The Inevitable Heel Turn (2015, self-release)

By day mild-mannered social worker/music teacher Andy Connolly. By night skratchador enmascarado Naive Ted. A longtime fixture on a small but dedicated Irish turntablism scene as one-man duo Deviant and Naive Ted, Limerickbased Connolly emerged to a wider, albeit cultish, spotlight via a series of chance encounters culminating in his work ending up as entrance music on Japanese national television, accompanying Wicklow pro-wrestling superstar Fergal Devitt and his villainous Bullet Club gang. The full-length that followed was bananas, as old-school skratchology met a multi-polar range of samples before being thrown, full-force, at Steve Reich-esque experimentation and being thoroughly deconstructed accordingly.

SHARDBORNE

Living Bridges (2015, Out on a Limb)

Metal in Ireland has always been kept alive by community efforts, from gigs and labels to zines and blogs.
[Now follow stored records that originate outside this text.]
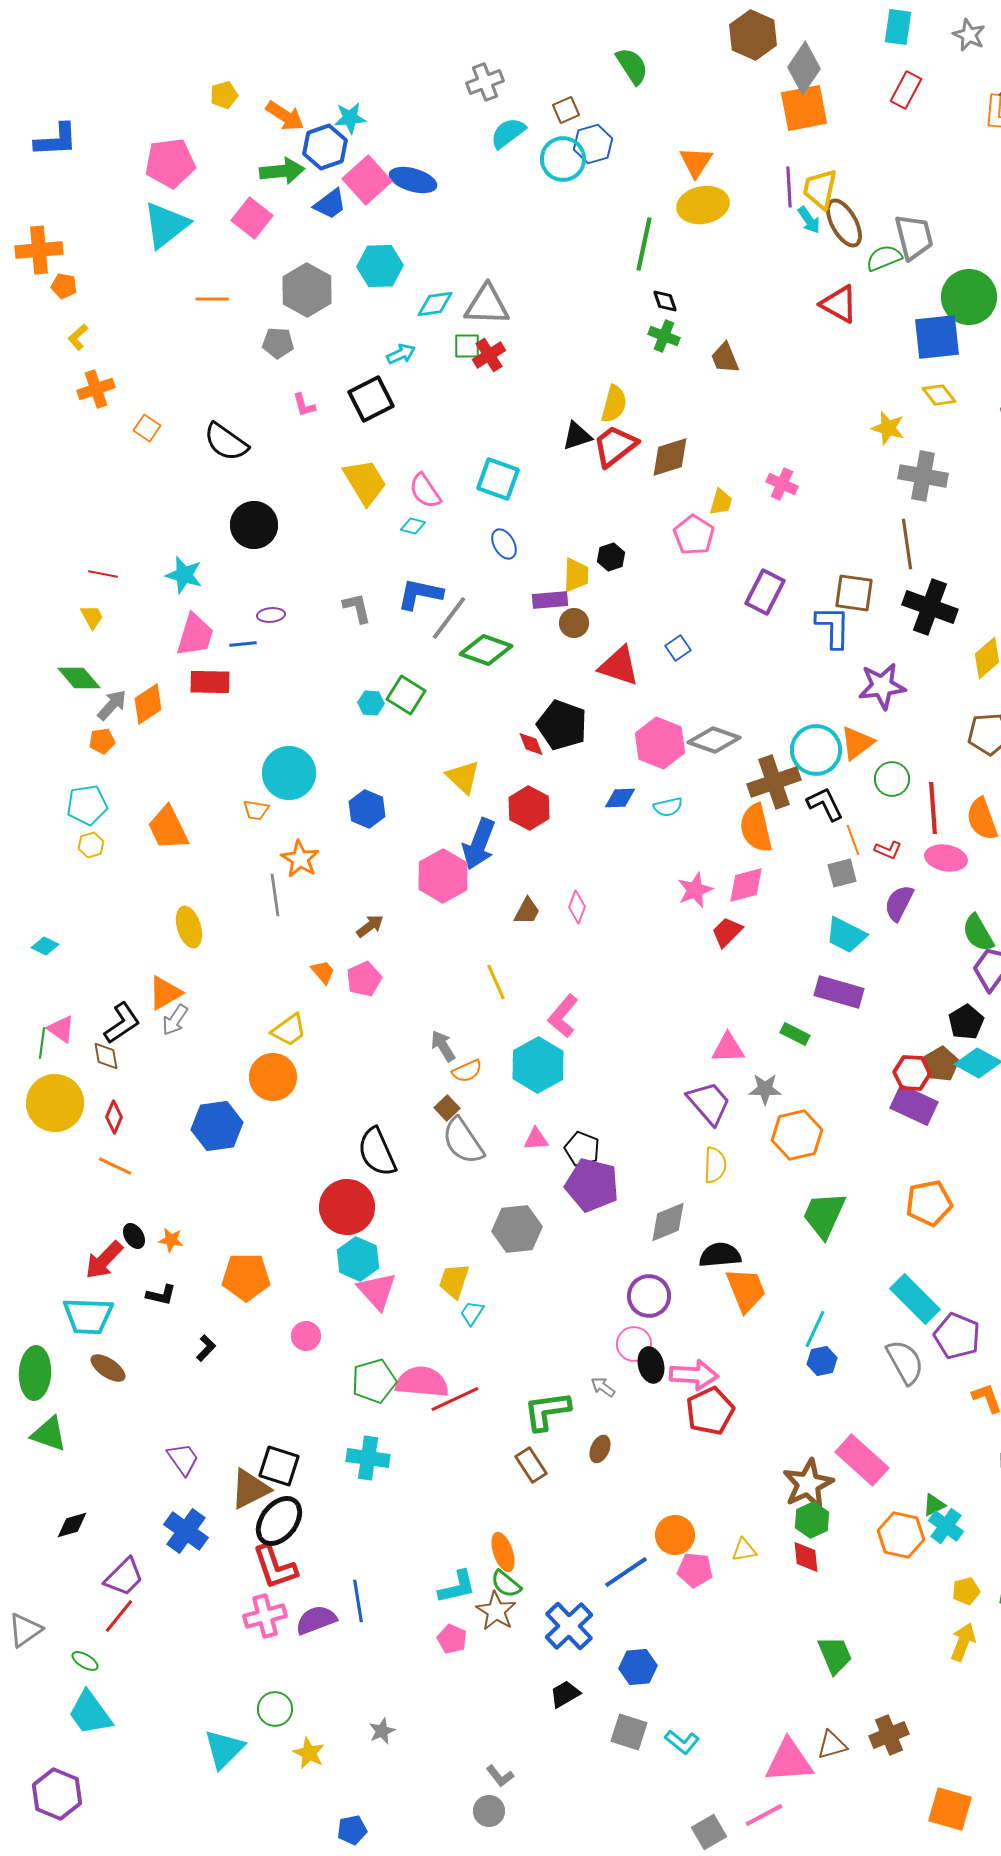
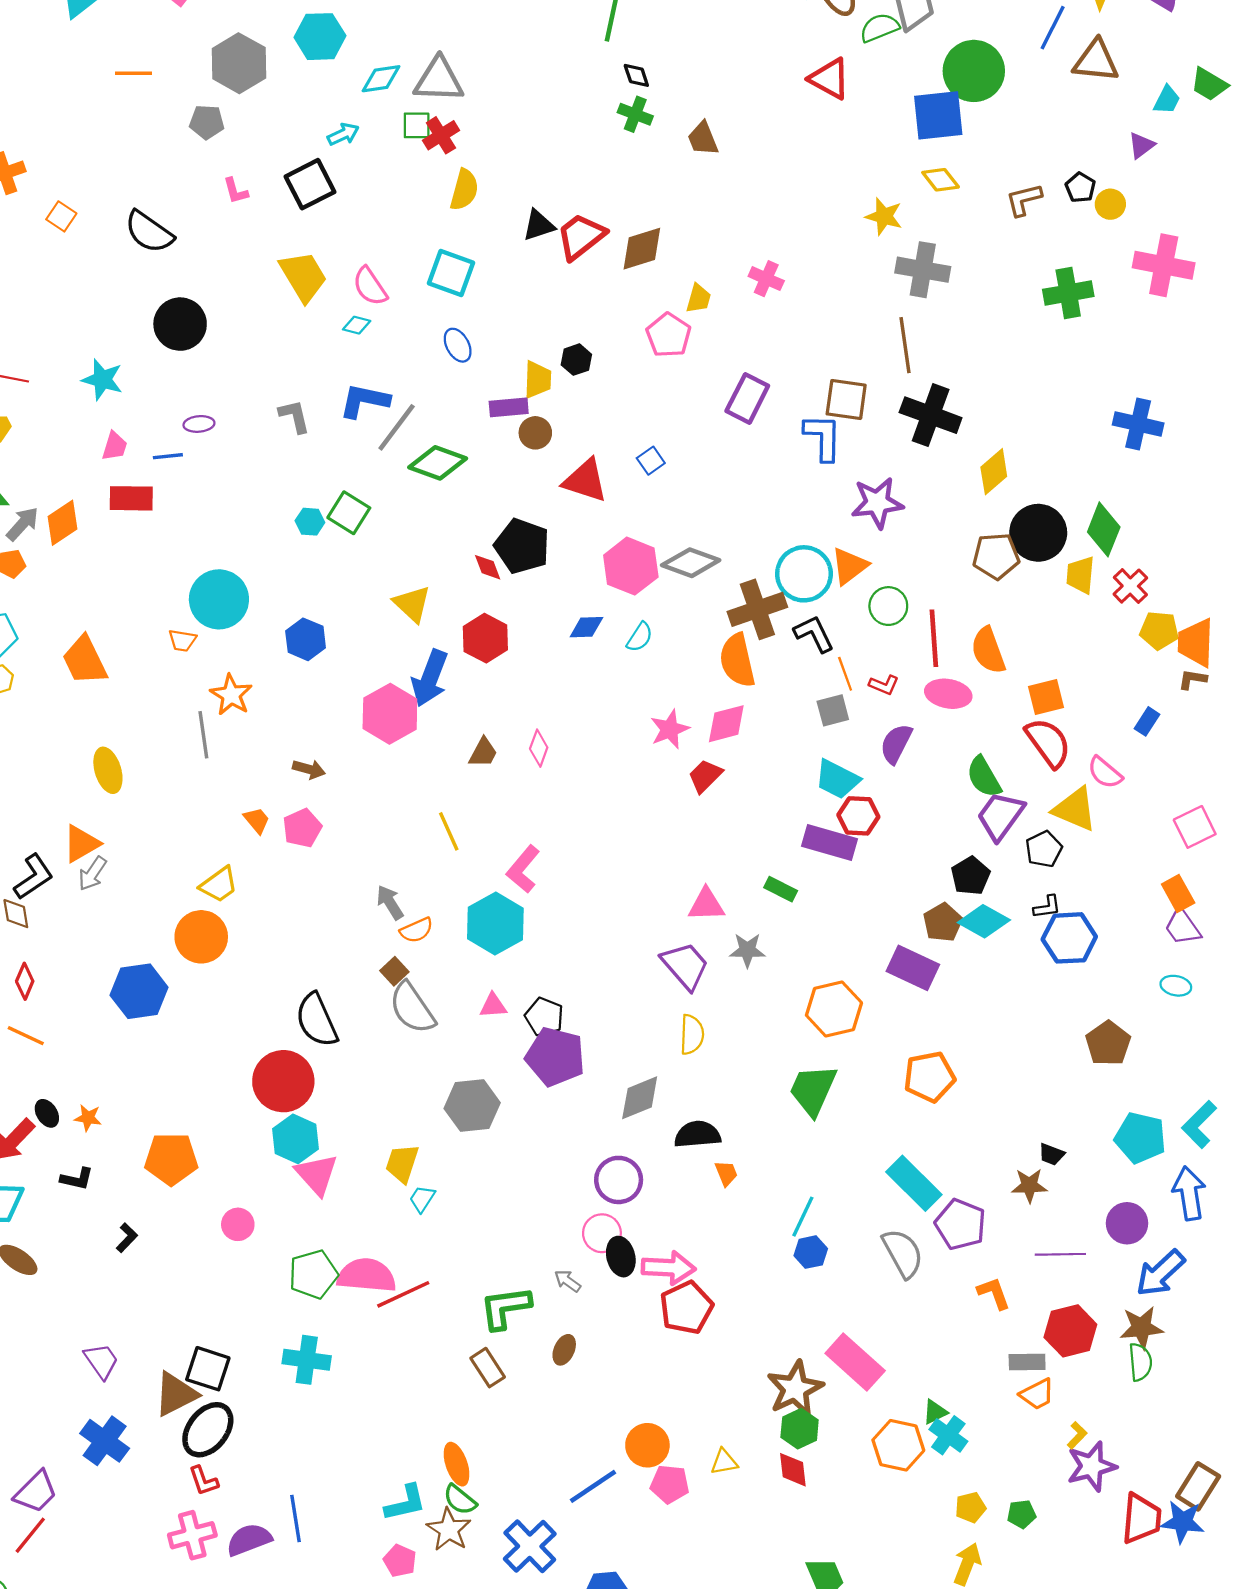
yellow semicircle: (614, 404) -> (464, 190), moved
pink trapezoid: (195, 635) -> (115, 446), size x0.6
cyan semicircle: (668, 807) -> (640, 637), turned -44
brown arrow: (370, 926) -> (309, 769), turned 52
red hexagon: (912, 1073) -> (858, 816), moved
orange hexagon: (797, 1135) -> (834, 1009), moved
orange trapezoid: (746, 1290) -> (726, 1173), size x0.5
red L-shape: (275, 1567) -> (203, 1481), size x0.6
No more loyal defenders of the cause ever existed than the brothers Culhane, two of a team of volunteers in the thick of Limerick’s Bad Reputation gigs and the Siege of Limerick alldayers. It just so happens that they’re also half of progressive metal weapon-wielders Shardborne: technically-proficient, theory-literate musicians whose love of seventies prog allows them to invoke the pioneer spirit of their genre forerunners in a completely different context.

KATIE KIM

Salt (2016, Art for Blind)

Created throughout 2014 and produced by Percolator/Guerrilla Sounds man John Murphy, Salt platformed the quietly powerful voice of Waterford’s Katie Kim voice on a larger, yet more deeply personal creative stage from the beginning. Sparse, echoing production is offset by celestial synth in ‘Ghosts’, or set against resonant pianos amid the pain and rumination of ‘Body Break’. The theme, playing on foreboding, runs throughout. So the natural urge for introspection coerces the listener into personal change: attunement. The layers of sounds continue to amass as album standout ‘Life or Living’ wends its way around itself. Labyrinthine sonar prisms.

RUSANGANO FAMILY

Let The Dead Bury The Dead (2016, self-release)

The trio of GodKnows, Murli and mynameisj0hn had been collaborating together in different configurations in the years before naming John and Godknows’ joint album ‘Rusangano/Family’, a bilingual take on the ties that bind Irish people to the wider world, and a wave of young new Irish to the culture that spawned them. A fitting banner, then, to take the lead into a new generation of homegrown, multicultural music with ‘Let the Dead Bury the Dead’, riffing on cultural change, the weight of history, and the challenges of identity. ‘Soul Food’ is a shirt-waving banger of a tune, while ‘Lights On’ is nothing short of a love letter to Limerick city. The winner of last year’s Choice Award for a reason.